- **Stated exercise**:
Convert all of the material below into a two-column CSV with the columns field and value, one row per entry, and put each field name and its value in its own quoted field with any line breaks replaced by spaces. Leave the pictures out.

-- BEGIN Task material --

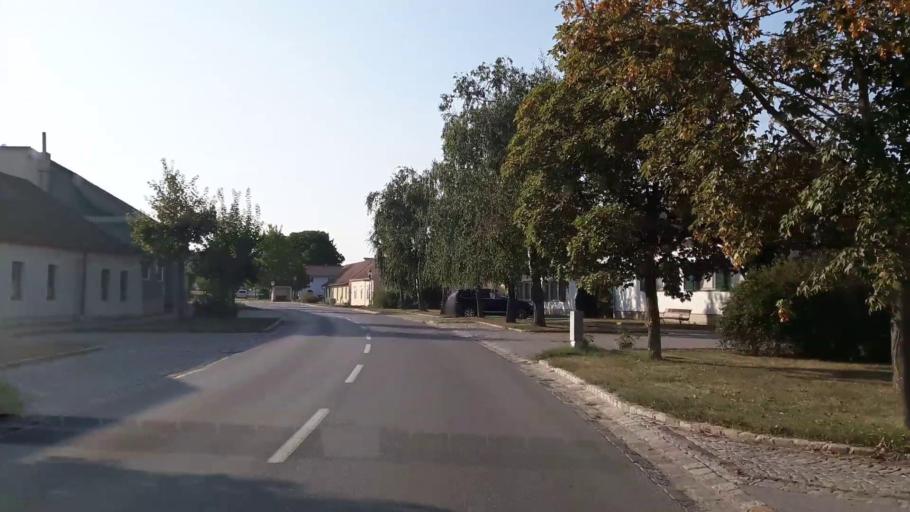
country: AT
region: Lower Austria
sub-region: Politischer Bezirk Bruck an der Leitha
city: Bruck an der Leitha
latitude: 48.0665
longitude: 16.7066
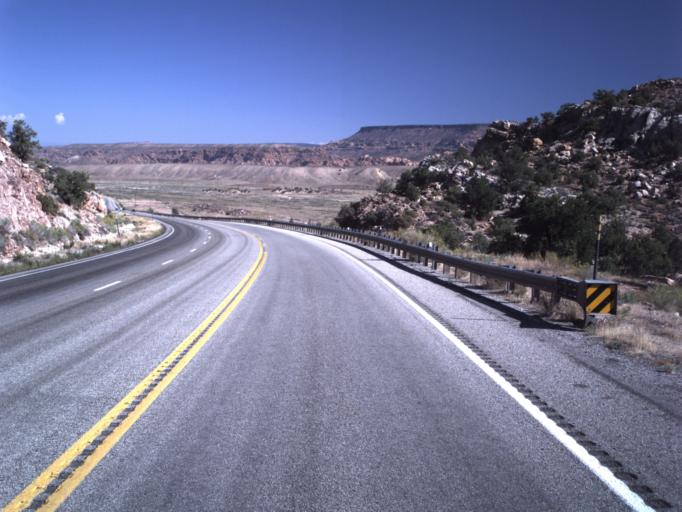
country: US
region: Utah
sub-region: Grand County
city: Moab
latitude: 38.4264
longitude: -109.4276
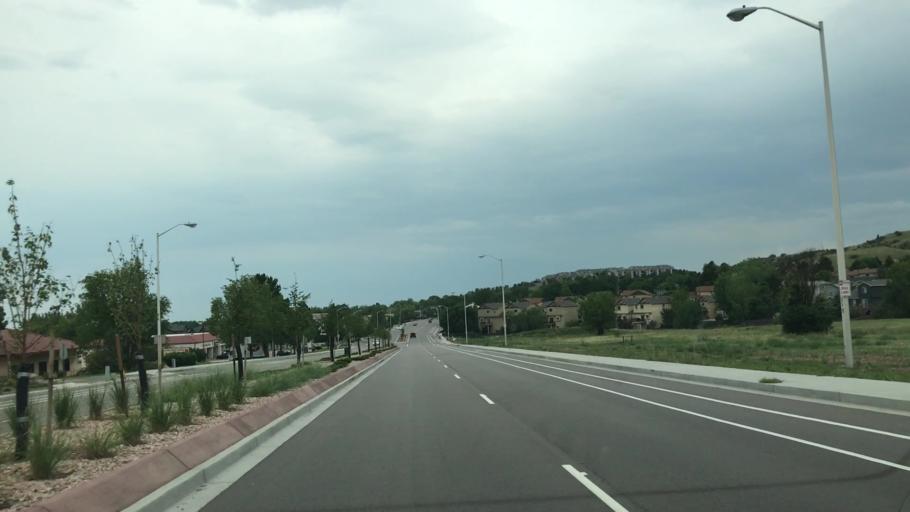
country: US
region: Colorado
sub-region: El Paso County
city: Colorado Springs
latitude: 38.8929
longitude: -104.8512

-- END Task material --

- **Answer below**:
field,value
"country:","AT"
"region:","Lower Austria"
"sub-region:","Politischer Bezirk Bruck an der Leitha"
"city:","Bruck an der Leitha"
"latitude:","48.0665"
"longitude:","16.7066"
"country:","US"
"region:","Utah"
"sub-region:","Grand County"
"city:","Moab"
"latitude:","38.4264"
"longitude:","-109.4276"
"country:","US"
"region:","Colorado"
"sub-region:","El Paso County"
"city:","Colorado Springs"
"latitude:","38.8929"
"longitude:","-104.8512"